(Bloomberg) -- Justin Trudeau’s government made every effort on Wednesday to convince Canadians the country can afford a budget deficit that will soar to 16% of economic output this year. Its actions suggest there’s some worry.
In the same fiscal update that forecast a C$343 billion ($254 billion) deficit, Finance Minister Bill Morneau announced a significant shift in strategy toward issuing longer-dated bonds -- a tacit acknowledgment the rising debt levels are making the nation’s finances more vulnerable to any rise in interest rates.
The idea is to lock in as debt at current borrowing costs for as long as possible, to ensure public debt charges don’t surge in the future.
With federal debt surpassing C$1 trillion for the first time ever, the risk is real.
Rates are at historic lows today because of the global recession, but a recovery will drive them higher.
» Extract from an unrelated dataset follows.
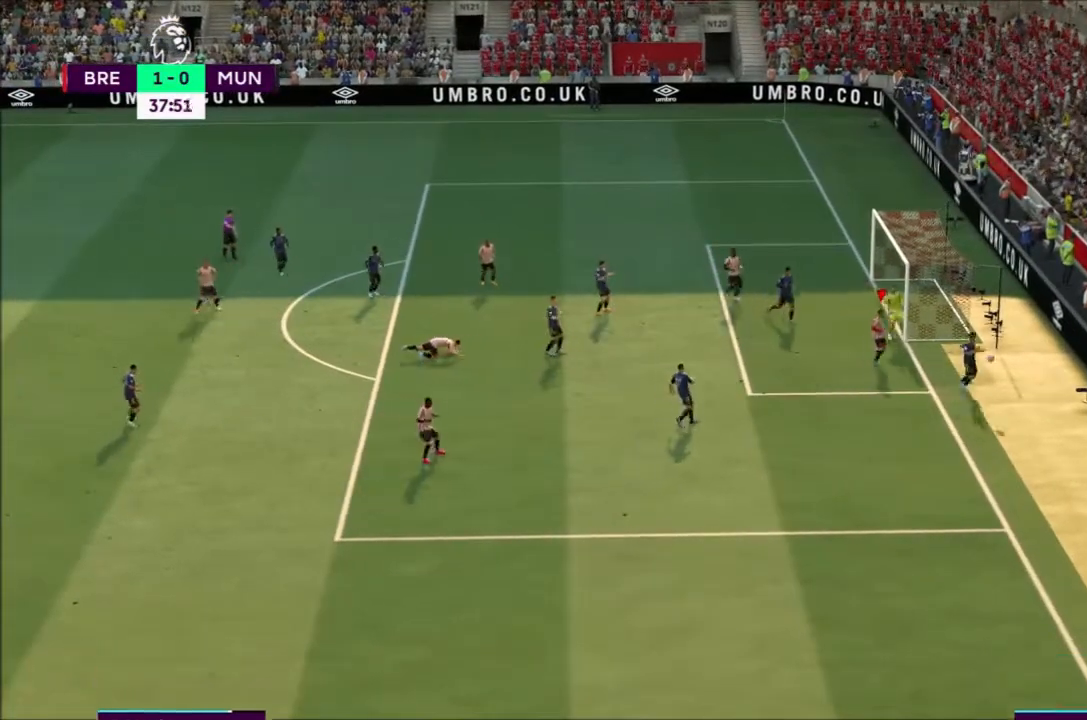
{"buttons": [], "left_stick": "center", "right_stick": "center", "events": []}
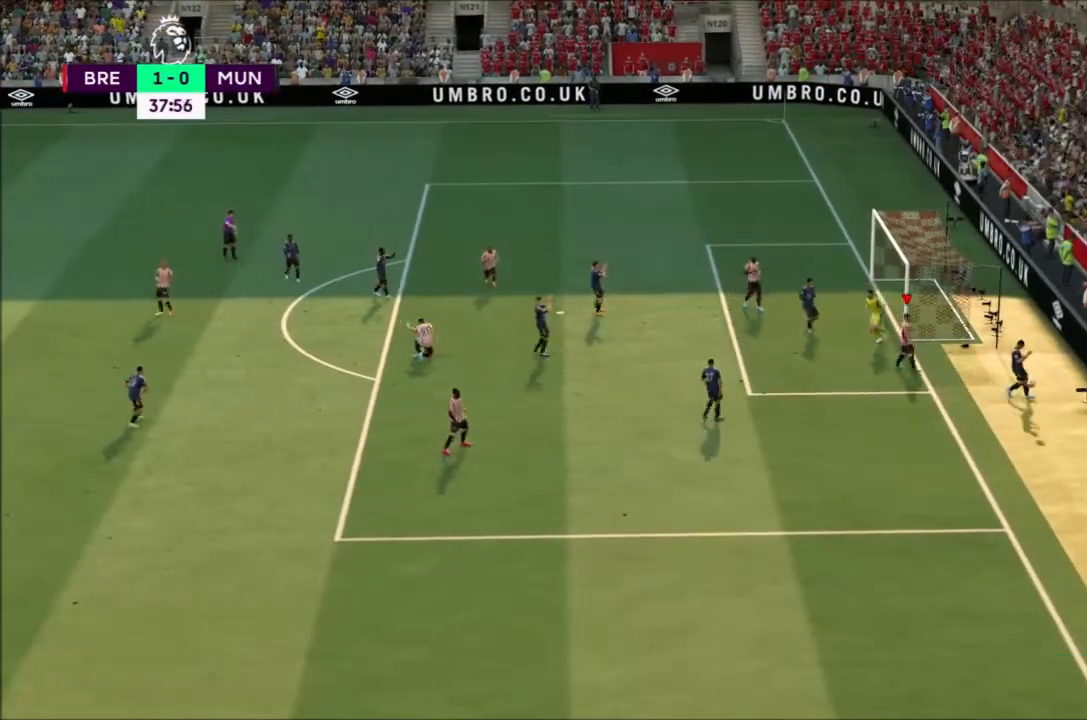
{"buttons": [], "left_stick": "center", "right_stick": "center", "events": []}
If interest costs on public debt simply return to last year’s levels -- when they equaled 3.4% of debt -- Ottawa’s interest payments would nearly double, according to Bloomberg calculations.
That’s not taking into account the likelihood that large deficits will continue for years.
“The complacency is incredible since many pundits say the sustainability is solid because of ultra-low interest rates,” said David Rosenberg, founder of Rosenberg Research and Associates and former chief North American economist at Merrill Lynch & Co.
“The problem with that is the low interest rate regime reflects a future of very weak nominal growth, which in turn points to ever-weaker revenue generation.”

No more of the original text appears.